Fünftens: Frauen nehmen eher schlecht bezahlte Stellen an. Tatsächlich gehen zwei Drittel der Niedriglohnjobs in den Vereinigten Staaten an Frauen.
Sechstens: Frauen haben in der Regel weniger Zeit und Energie, um sich auf die Arbeit zu konzentrieren, weil sie mehr Zeit mit unbezahlter Arbeit zu Hause verbringen, z. B. mit Hausarbeit und Kindererziehung. Frauen verrichten möglicherweise bis zu 30 % mehr unbezahlte Arbeit als Männer.
Angesichts dieser Faktoren ist es eine Herausforderung, das geschlechtsspezifische Lohngefälle zu beseitigen. Aber manchmal spielen auch äußere Kräfte eine Rolle.
Die globale Pandemie, die wir alle als Coronavirus kennen, hat den Frauen in Bezug auf die Verringerung des geschlechtsspezifischen Lohngefälles keinen Gefallen getan. Auf den ersten Blick schien das Coronavirus das geschlechtsspezifische Lohngefälle zu verbessern.
Nach Angaben des Institute for Women’s Policy Research verringerte sich das geschlechtsspezifische Lohngefälle von 2019 bis 2020 von 18,5 % auf 17,7 %. Das lag aber nicht daran, dass Frauen mehr verdienten.

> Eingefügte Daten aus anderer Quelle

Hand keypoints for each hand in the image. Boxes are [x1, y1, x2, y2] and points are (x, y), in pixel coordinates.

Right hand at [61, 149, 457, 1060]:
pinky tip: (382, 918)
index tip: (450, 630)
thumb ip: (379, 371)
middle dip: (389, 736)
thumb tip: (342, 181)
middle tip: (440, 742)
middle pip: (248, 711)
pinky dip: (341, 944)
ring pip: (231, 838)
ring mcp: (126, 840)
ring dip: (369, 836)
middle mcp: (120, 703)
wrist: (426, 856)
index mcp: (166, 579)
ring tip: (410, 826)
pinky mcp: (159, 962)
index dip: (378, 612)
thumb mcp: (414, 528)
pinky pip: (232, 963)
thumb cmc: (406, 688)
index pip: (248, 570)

Vielmehr war es das Ergebnis einer unverhältnismäßig hohen Anzahl von weiblichen Niedriglohnempfängern, die aufgrund des Koronavirus ihren Arbeitsplatz verloren.

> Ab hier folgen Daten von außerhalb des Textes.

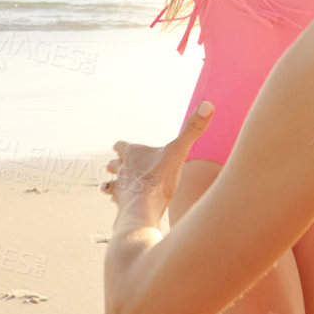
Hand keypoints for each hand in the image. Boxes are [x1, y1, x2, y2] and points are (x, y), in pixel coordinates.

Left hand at [101, 102, 213, 216]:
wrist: (143, 209)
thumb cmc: (159, 180)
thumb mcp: (179, 152)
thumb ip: (192, 130)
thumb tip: (208, 104)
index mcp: (133, 154)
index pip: (122, 146)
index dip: (122, 146)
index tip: (119, 146)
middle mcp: (123, 170)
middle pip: (114, 164)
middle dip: (114, 164)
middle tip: (109, 165)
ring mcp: (120, 188)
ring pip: (110, 183)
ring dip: (110, 184)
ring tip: (105, 186)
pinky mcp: (121, 205)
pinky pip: (116, 202)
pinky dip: (117, 202)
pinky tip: (119, 205)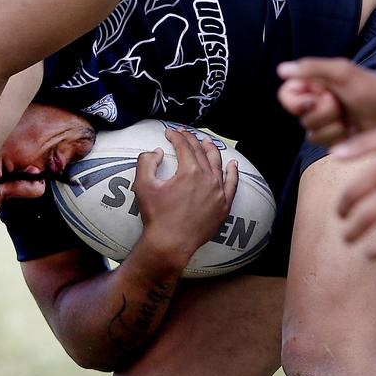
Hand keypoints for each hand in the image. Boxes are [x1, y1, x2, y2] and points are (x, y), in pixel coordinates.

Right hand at [133, 128, 238, 266]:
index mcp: (190, 171)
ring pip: (218, 165)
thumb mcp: (143, 185)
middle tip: (182, 134)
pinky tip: (233, 164)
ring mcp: (219, 193)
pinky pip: (232, 185)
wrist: (170, 243)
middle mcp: (208, 179)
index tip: (169, 132)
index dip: (175, 136)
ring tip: (206, 142)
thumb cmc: (156, 215)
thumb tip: (159, 152)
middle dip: (191, 140)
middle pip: (201, 152)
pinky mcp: (224, 206)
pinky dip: (233, 173)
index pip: (184, 146)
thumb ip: (147, 161)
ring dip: (211, 151)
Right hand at [277, 58, 375, 144]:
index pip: (285, 96)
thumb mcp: (341, 72)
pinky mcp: (334, 138)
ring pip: (312, 134)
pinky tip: (352, 130)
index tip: (316, 98)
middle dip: (324, 113)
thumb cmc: (370, 85)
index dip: (297, 102)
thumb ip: (312, 68)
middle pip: (301, 118)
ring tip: (350, 118)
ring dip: (333, 127)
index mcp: (311, 86)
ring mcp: (324, 122)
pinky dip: (339, 137)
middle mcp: (313, 104)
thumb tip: (281, 69)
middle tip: (341, 104)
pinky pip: (324, 145)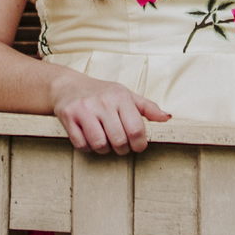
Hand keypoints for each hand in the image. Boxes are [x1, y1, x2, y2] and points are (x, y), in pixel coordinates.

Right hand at [49, 71, 169, 154]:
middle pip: (119, 140)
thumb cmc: (102, 93)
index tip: (138, 146)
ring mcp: (84, 109)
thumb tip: (166, 117)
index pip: (136, 129)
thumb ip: (147, 107)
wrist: (67, 85)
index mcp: (120, 97)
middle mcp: (103, 102)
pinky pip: (82, 144)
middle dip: (122, 149)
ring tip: (105, 141)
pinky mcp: (68, 117)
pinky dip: (87, 147)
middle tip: (121, 146)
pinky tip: (89, 138)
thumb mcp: (126, 95)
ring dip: (104, 149)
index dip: (140, 144)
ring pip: (100, 144)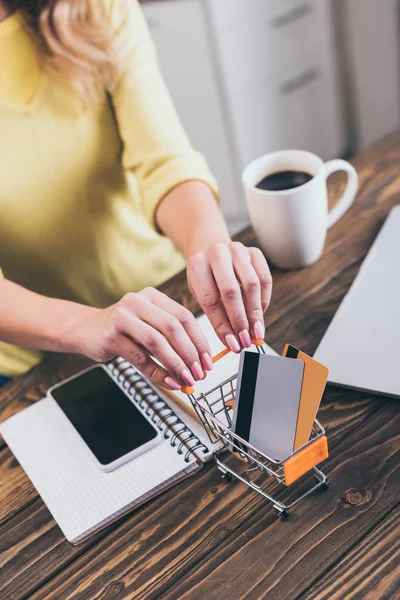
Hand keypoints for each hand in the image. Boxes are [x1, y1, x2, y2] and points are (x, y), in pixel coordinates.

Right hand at [76, 288, 212, 389]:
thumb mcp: (148, 326)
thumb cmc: (123, 330)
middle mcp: (138, 302)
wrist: (85, 330)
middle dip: (190, 354)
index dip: (199, 340)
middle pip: (172, 328)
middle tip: (199, 373)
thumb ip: (171, 340)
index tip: (208, 361)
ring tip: (186, 380)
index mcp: (153, 296)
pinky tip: (168, 381)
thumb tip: (198, 365)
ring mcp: (122, 317)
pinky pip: (139, 357)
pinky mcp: (110, 335)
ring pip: (156, 342)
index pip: (184, 316)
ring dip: (175, 364)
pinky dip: (157, 372)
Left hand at [187, 242, 271, 351]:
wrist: (212, 250)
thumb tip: (234, 341)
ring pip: (252, 285)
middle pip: (231, 291)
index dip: (222, 325)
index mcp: (197, 264)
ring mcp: (238, 250)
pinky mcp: (255, 252)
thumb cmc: (205, 278)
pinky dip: (264, 300)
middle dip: (240, 320)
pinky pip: (265, 279)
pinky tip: (260, 314)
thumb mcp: (201, 293)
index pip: (210, 299)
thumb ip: (215, 314)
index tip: (231, 343)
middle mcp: (217, 253)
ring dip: (255, 313)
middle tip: (245, 341)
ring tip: (256, 333)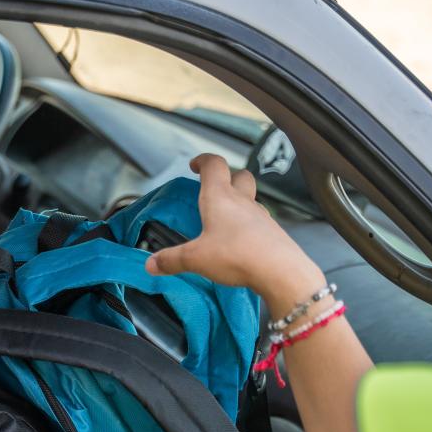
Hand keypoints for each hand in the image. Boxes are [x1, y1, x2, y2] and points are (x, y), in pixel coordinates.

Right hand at [145, 154, 322, 301]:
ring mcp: (261, 216)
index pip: (214, 165)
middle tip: (213, 187)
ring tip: (223, 219)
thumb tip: (151, 264)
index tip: (194, 165)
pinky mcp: (272, 233)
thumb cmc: (237, 255)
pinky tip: (239, 241)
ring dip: (238, 202)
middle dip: (227, 176)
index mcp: (220, 198)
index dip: (203, 160)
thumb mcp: (195, 259)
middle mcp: (242, 202)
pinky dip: (247, 224)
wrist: (281, 271)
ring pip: (250, 199)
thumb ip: (171, 260)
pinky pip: (257, 221)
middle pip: (239, 176)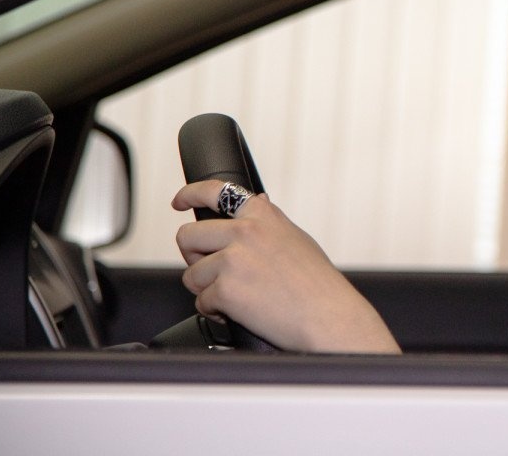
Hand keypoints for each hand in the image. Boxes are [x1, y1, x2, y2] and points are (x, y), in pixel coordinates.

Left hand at [172, 181, 400, 353]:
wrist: (328, 315)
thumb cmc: (318, 283)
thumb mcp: (296, 238)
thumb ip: (268, 224)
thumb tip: (255, 205)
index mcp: (262, 215)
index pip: (214, 191)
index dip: (189, 194)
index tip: (179, 202)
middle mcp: (245, 231)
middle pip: (188, 236)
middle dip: (193, 256)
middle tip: (210, 271)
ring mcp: (233, 260)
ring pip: (192, 274)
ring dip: (207, 290)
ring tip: (238, 297)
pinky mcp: (225, 290)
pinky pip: (202, 301)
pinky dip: (216, 311)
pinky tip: (241, 312)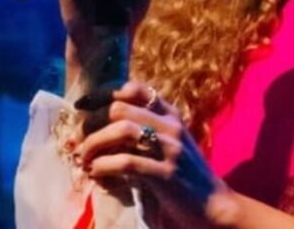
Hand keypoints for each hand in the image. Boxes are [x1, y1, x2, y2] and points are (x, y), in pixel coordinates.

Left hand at [75, 81, 238, 223]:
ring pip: (121, 131)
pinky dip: (104, 166)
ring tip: (84, 158)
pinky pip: (127, 162)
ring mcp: (171, 148)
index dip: (102, 93)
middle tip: (79, 141)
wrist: (214, 205)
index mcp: (171, 114)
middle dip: (91, 123)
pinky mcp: (166, 174)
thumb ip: (145, 129)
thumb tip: (102, 125)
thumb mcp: (169, 144)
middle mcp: (171, 126)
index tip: (82, 106)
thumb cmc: (186, 176)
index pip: (133, 88)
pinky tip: (96, 173)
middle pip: (120, 108)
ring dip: (94, 144)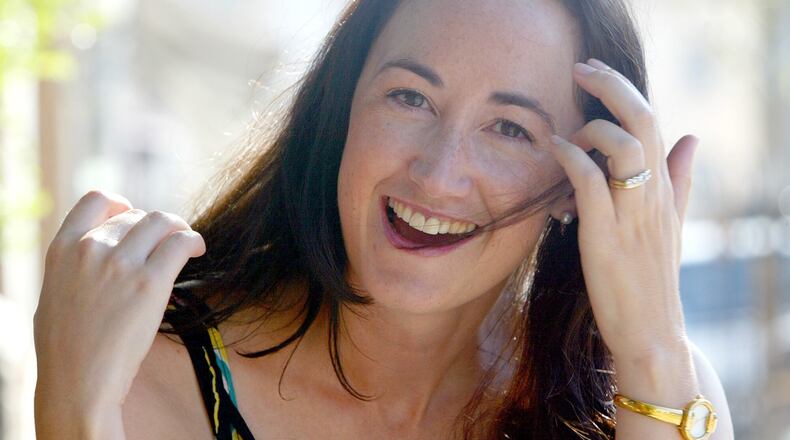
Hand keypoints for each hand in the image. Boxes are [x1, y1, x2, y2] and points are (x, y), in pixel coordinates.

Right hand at [34, 191, 204, 418]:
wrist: (78, 380)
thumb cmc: (66, 347)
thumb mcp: (54, 293)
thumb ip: (75, 266)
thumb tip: (96, 250)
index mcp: (62, 249)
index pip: (95, 200)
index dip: (120, 204)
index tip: (133, 214)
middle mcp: (91, 249)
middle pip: (137, 215)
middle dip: (155, 226)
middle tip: (166, 243)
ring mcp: (121, 264)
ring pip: (162, 221)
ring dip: (178, 228)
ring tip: (186, 242)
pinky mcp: (150, 282)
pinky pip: (181, 243)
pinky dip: (193, 241)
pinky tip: (197, 250)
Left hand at [544, 59, 697, 363]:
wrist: (651, 331)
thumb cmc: (652, 277)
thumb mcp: (670, 223)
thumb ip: (680, 180)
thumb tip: (693, 139)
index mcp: (665, 188)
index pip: (653, 120)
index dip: (624, 89)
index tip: (595, 73)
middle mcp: (653, 194)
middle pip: (643, 119)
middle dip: (611, 86)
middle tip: (580, 69)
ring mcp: (632, 215)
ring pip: (624, 145)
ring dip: (590, 127)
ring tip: (564, 136)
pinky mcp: (606, 237)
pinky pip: (593, 183)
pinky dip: (571, 158)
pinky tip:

Dies kann langfristige Verbesserungen bei der Herstellung der Lohngleichheit für Frauen zunichte machen. Wenn diese Frauen beschließen, wieder zu arbeiten, haben sie den Nachteil, dass sie eine Lücke in ihrer Beschäftigungsgeschichte haben.
Es kann also schwieriger sein, eine neue Stelle zu finden, was es wahrscheinlicher macht, dass sie eine niedrigere Bezahlung akzeptieren. Und die Zeit der Abwesenheit vom Arbeitsplatz bedeutet auch, dass Erfahrungen verloren gehen, die später in der Karriere eine höhere Bezahlung rechtfertigen könnten.
Es wird viel darüber diskutiert, wie die Gehaltsunterschiede zwischen Männern und Frauen beseitigt werden können. Die Lösung erfordert wahrscheinlich einen mehrgleisigen Ansatz, bei dem verschiedene politische Veränderungen zusammenwirken.